For more perspective, here is a chart with a few favored miners (SSRM, WDO.TO, BTG & AEM) and a developer (MAI.V). As you can see, the picture has remained bullish even after the sector pullback. Being the gold stock sector, the pullback could resume to deeper levels without hurting the big picture view. But that does not need to be the case because again, 1.5 years of angst among the bugs while the rest of the investment world partied on the Fed’s inflation.
These charts could take a little more downside, but the sector correction began in mid-2020 and ended this year. For 1.5 years bugs were trained not to expect positive things. That training will be valuable going forward and we should leave aside our views from the bear phase and replace them with bull views, which include buying pullbacks to support.

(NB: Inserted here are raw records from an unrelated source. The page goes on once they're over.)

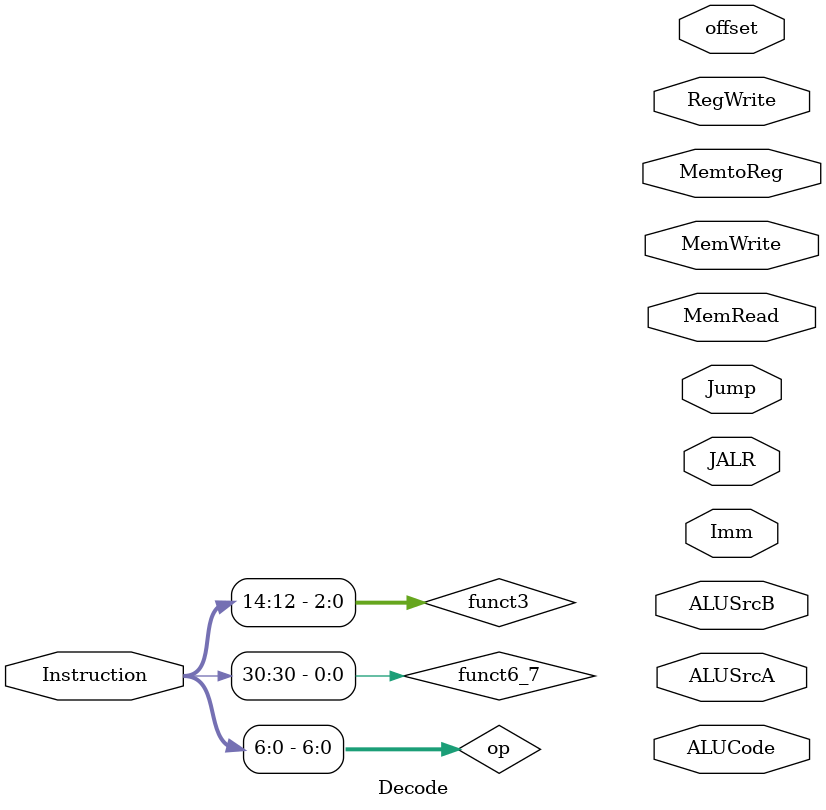
<source format=v>

module Decode(   
	// Outputs
	MemtoReg, RegWrite, MemWrite, MemRead,ALUCode,ALUSrcA,ALUSrcB,Jump,JALR,Imm,offset,
	// Inputs
    Instruction);
	input [31:0]	Instruction;	// current instruction
	output		   MemtoReg;		// use memory output as data to write into register
	output		   RegWrite;		// enable writing back to the register
	output		   MemWrite;		// write to memory
	output         MemRead;
	output [3:0]   ALUCode;         // ALU operation select
	output      	ALUSrcA;
	output [1:0]   ALUSrcB;
	output         Jump;
	output         JALR;
	output[31:0]   Imm,offset;
	
//******************************************************************************
//  instruction type decode
//******************************************************************************
	parameter  R_type_op=   7'b0110011;
	parameter  I_type_op=   7'b0010011;
	parameter  SB_type_op=  7'b1100011;
	parameter  LW_op=       7'b0000011;
	parameter  JALR_op=     7'b1100111;
	parameter  SW_op=       7'b0100011;
	parameter  LUI_op=      7'b0110111;
	parameter  AUIPC_op=    7'b0010111;	
	parameter  JAL_op=      7'b1101111;	
//
  //
   parameter  ADD_funct3 =     3'b000 ;
   parameter  SUB_funct3 =     3'b000 ;
   parameter  SLL_funct3 =     3'b001 ;
   parameter  SLT_funct3 =     3'b010 ;
   parameter  SLTU_funct3 =    3'b011 ;
   parameter  XOR_funct3 =     3'b100 ;
   parameter  SRL_funct3 =     3'b101 ;
   parameter  SRA_funct3 =     3'b101 ;
   parameter  OR_funct3 =      3'b110 ;
   parameter  AND_funct3 =     3'b111;
   //
   parameter  ADDI_funct3 =     3'b000 ;
   parameter  SLLI_funct3 =     3'b001 ;
   parameter  SLTI_funct3 =     3'b010 ;
   parameter  SLTIU_funct3 =    3'b011 ;
   parameter  XORI_funct3 =     3'b100 ;
   parameter  SRLI_funct3 =     3'b101 ;
   parameter  SRAI_funct3 =     3'b101 ;
   parameter  ORI_funct3 =      3'b101 ;
   parameter  ANDI_funct3 =     3'b111;
   //
   parameter	 alu_add=  4'b0000;
   parameter	 alu_sub=  4'b0001;
   parameter	 alu_lui=  4'b0010;
   parameter	 alu_and=  4'b0011;
   parameter	 alu_xor=  4'b0100;
   parameter	 alu_or =  4'b0101;
   parameter 	 alu_sll=  4'b0110;
   parameter	 alu_srl=  4'b0111;
   parameter	 alu_sra=  4'b1000;
   parameter	 alu_slt=  4'b1001;
   parameter	 alu_sltu= 4'b1010; 

//******************************************************************************
// instruction field
//******************************************************************************
	wire [6:0]		op;
	wire  	 	    funct6_7;
	wire [2:0]		funct3;
	assign op			= Instruction[6:0];
	assign funct6_7		= Instruction[30];
 	assign funct3		= Instruction[14:12];
	










	 
endmodule
</source>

Next support levels are… SSRM: Mid-upper 18s to 19.50, WDO.TO: 13 +/-, MAI.V: .55 +/-, BTG: 4 +/- and AEM: 56.50 +/- in the possible event that a new pullback develops. Meanwhile, the entire sector remains a technical candidate to resume the bull move with ongoing caveats about the closing seasonal window* and CoT, the latter of which we’ll update this weekend.
* And all due caveats on that caveat. The seasonal is an average of 30yrs, which will not necessarily hold true in any given year.